→ **Problem details**:
Report every line in the records below that holds the word "text".

→ **Dataset entries**:
◆ ◆ ◆ ◆ ◆ ◆ ◆

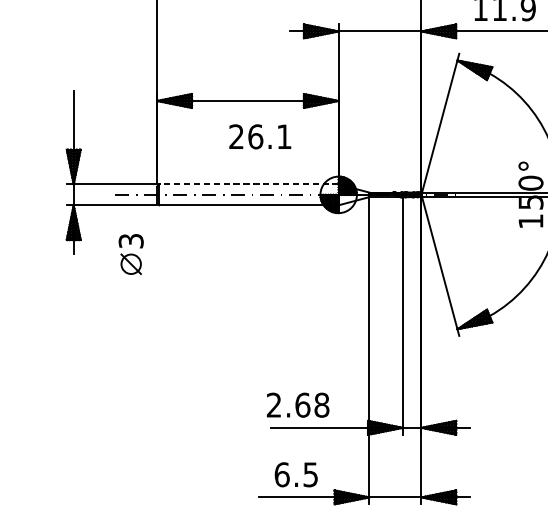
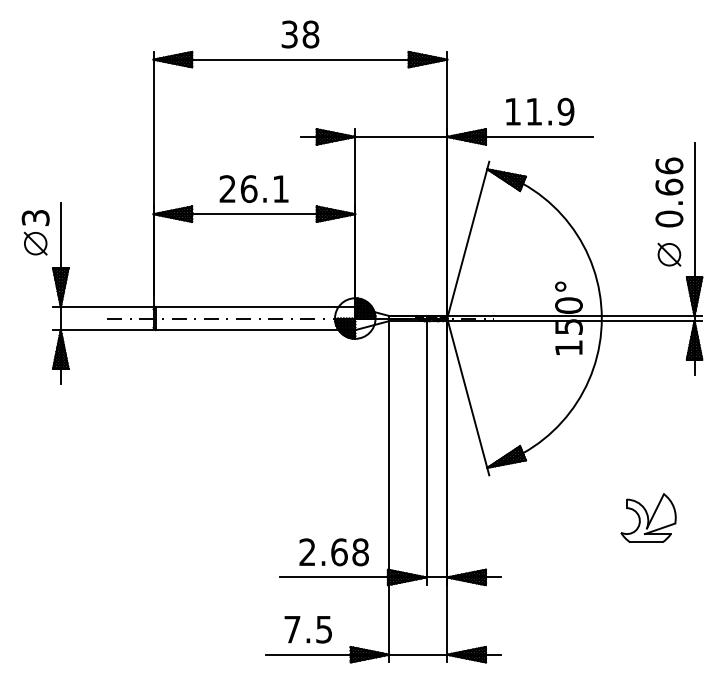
text: (259, 137) -> (253, 189), moved
line: (248, 184) -> (255, 306), dashed -> solid
part: (131, 254) -> (35, 232), moved
text: (297, 405) -> (333, 552), moved
text: (282, 474) -> (292, 629), 6.5 -> 7.5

◆ ◆ ◆ ◆ ◆ ◆ ◆

→ **Task answer**:
text: (259, 137) -> (253, 189), moved
text: (297, 405) -> (333, 552), moved
text: (282, 474) -> (292, 629), 6.5 -> 7.5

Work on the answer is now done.